Good signs for ag trade, but big challenges remain

Indiana agreements with Taiwan and a U.S. trade deal with Japan are steps in the right direction.

Foreign countries still want what American farmers produce. Two recent events made that clear. At the same time, tariffs and the trade war with China continue, and Congress has yet to ratify the agreement that the U.S., Canada and Mexico reached in 2018.

Even though the trade picture for agriculture remains uncertain, Indiana farmers were excited to welcome a delegation of Taiwanese business leaders to Indiana. They signed agreements to buy both U.S. corn and soybeans.

Dave Blower with the Indiana Soybean Alliance and Indiana Corn Marketing Council reports two agreements were signed in the statehouse in Indianapolis. The Taiwan Vegetable Oil Manufacturers Association intends to buy between 2.6 million and 2.9 million metric tons of U.S. soybeans in 2020 and 2021. That amounts to 96 million to 97 million bushels of soybeans.

At the same time, the Taiwan Feed Industry Association agreed to buy 5 million metric tons, or about 197 million bushels, of corn, plus 500,000 metric tons of corn coproducts, including dried distillers grains, during the same time period.

The value of soybean purchases is estimated at $1 billion to $1.1 billion. The corn and corn products agreement could also reach $1.1 billion. The Taiwanese delegation visited other states, including Illinois, and made agreements there, too. Even if all soybeans, corn and corn products don’t come from Indiana, it’s still affirmation that foreign buyers want U.S. ag goods.

“With all of the challenges farmers have faced in 2019, we are very happy to sign this Letter of Intent with this delegation from Taiwan,” says David Rodibaugh, Rensselaer, vice chairman of ISA.

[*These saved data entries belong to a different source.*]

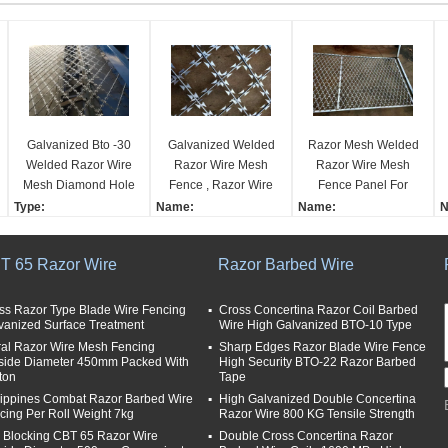
Galvanized Bto -30
Galvanized Welded
Razor Mesh Welded
Welded Razor Wire
Razor Wire Mesh
Razor Wire Mesh
Mesh Diamond Hole
Fence , Razor Wire
Fence Panel For
Shape Fence
Fence With Diamond
Protective Fence
Type:
Name:
Name:
N
Hole Shape
Prison Fence
Barbed Wire Mesh
Galvanized Welded Ra
Razor Mesh Welded Ra
W
Anti-corrosion measur
zor Wire Mesh Fence W
zor Wire Mesh Fence P
c
T 65 Razor Wire
Razor Barbed Wire
es:
ith Diamond Hole Shap
anel for Protective Fenc
d
galvanized
e
e Prison Fence
e
Razor type:
Material:
Material:
M
ss Razor Type Blade Wire Fencing
Cross Concertina Razor Coil Barbed
vanized Surface Treatment
Wire High Galvanized BTO-10 Type
single
Galvanized Razor Wire
Galvanized Razor Wire
G
ral Razor Wire Mesh Fencing
Length per coil:
Razor Wire Types:
Sharp Edges Razor Blade Wire Fence
Razor Wire Types:
R
side Diameter 450mm Packed With
High Security BTO-22 Razor Barbed
8 meter
BTO-22
BTO-22
B
ton
Tape
Surface Treatment:
Surface Treatment:
lippines Combat Razor Barbed Wire
High Galvanized Double Concertina
Hot dipped galvanized
Hot dipped galvanized
S
cing Per Roll Weight 7kg
Razor Wire 800 KG Tensile Strength
or Powder Coated
or Powder Coated
H
i Blocking CBT 65 Razor Wire
Double Cross Concertina Razor
o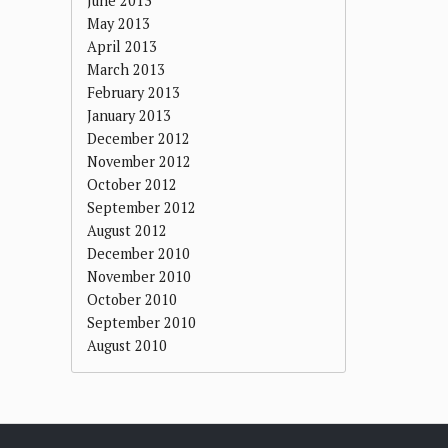
June 2013
May 2013
April 2013
March 2013
February 2013
January 2013
December 2012
November 2012
October 2012
September 2012
August 2012
December 2010
November 2010
October 2010
September 2010
August 2010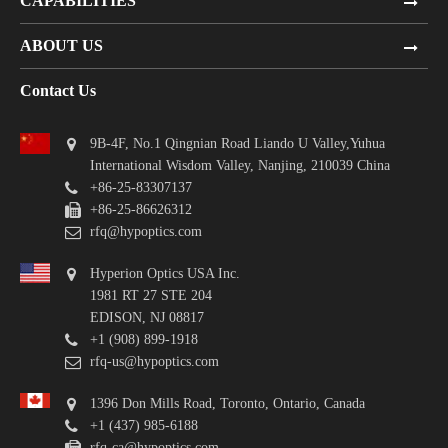
CAPABILITIES
ABOUT US
Contact Us
9B-4F, No.1 Qingnian Road Liando U Valley,Yuhua
International Wisdom Valley, Nanjing, 210039 China
+86-25-83307137
+86-25-86626312
rfq@hypoptics.com
Hyperion Optics USA Inc.
1981 RT 27 STE 204
EDISON, NJ 08817
+1 (908) 899-1918
rfq-us@hypoptics.com
1396 Don Mills Road, Toronto, Ontario, Canada
+1 (437) 985-6188
rfq-ca@hypoptics.com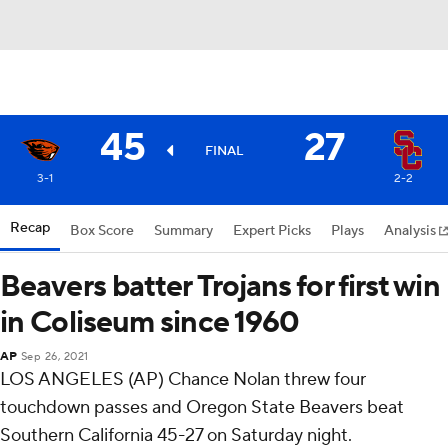
45
27
FINAL
3-1
2-2
Recap
Box Score
Summary
Expert Picks
Plays
Analysis
Beavers batter Trojans for first win
in Coliseum since 1960
AP
Sep 26, 2021
LOS ANGELES (AP) Chance Nolan threw four
touchdown passes and Oregon State Beavers beat
Southern California 45-27 on Saturday night.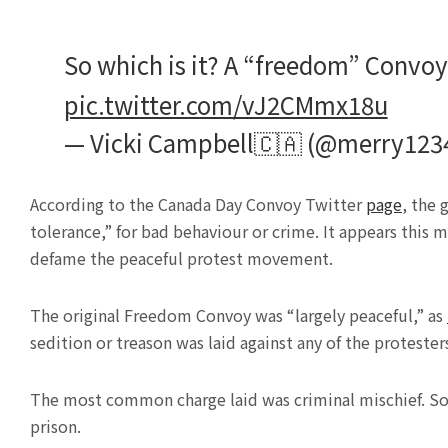
So which is it? A “freedom” Convoy o
pic.twitter.com/vJ2CMmx18u
— Vicki Campbell🇨🇦 (@merry123
According to the Canada Day Convoy Twitter
page
, the 
tolerance,” for bad behaviour or crime. It appears this 
defame the peaceful protest movement.
The original Freedom Convoy was “largely peaceful,” as
sedition or treason was laid against any of the protester
The most common charge laid was criminal mischief. Som
prison.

ICMC President Mike Beard, Frankfort, echoes those feelings from the corn side. “International trade is essential to the economic viability of Indiana corn farmers,” Beard says. “We thank the delegation from Taiwan for coming here, recognizing the quality of the crops we grow and signing this agreement. We hope to work with them for many years to come.”

Japan weighs in

When President Donald Trump and Japanese Prime Minister Shinzo Abe announced a trade agreement on Sept. 25, it reverberated all the way to Indiana. The Trump administration says this agreement will not need approval by Congress and becomes effective once ratified by Japan’s Legislature. Through the agreement, Japan would agree to cut or eliminate tariffs on corn, beef, pork and other commodities. It’s similar to what Japan agreed to in the Trans-Pacific Partnership. Trump withdrew the U.S. from that deal early in 2017.

That makes reaching a deal with Japan seem even more important. Still, the administration says this is just the first step in what it hopes will be a more comprehensive trade agreement with Japan.

That didn’t dampen the enthusiasm in Indiana when this first agreement was announced. “For Indiana farmers to remain sustainable and competitive, we need to maintain foreign markets for our crops,” says Indiana Corn Growers Association President Sarah Delbecq, Auburn. “This deal with Japan continues and strengthens the relationship between Hoosier corn farmers and an important trading partner.”

Despite the good news, much work remains to be done. Everyone agrees on that point. Congressional approval of the Canada and Mexico agreement would be a great next step.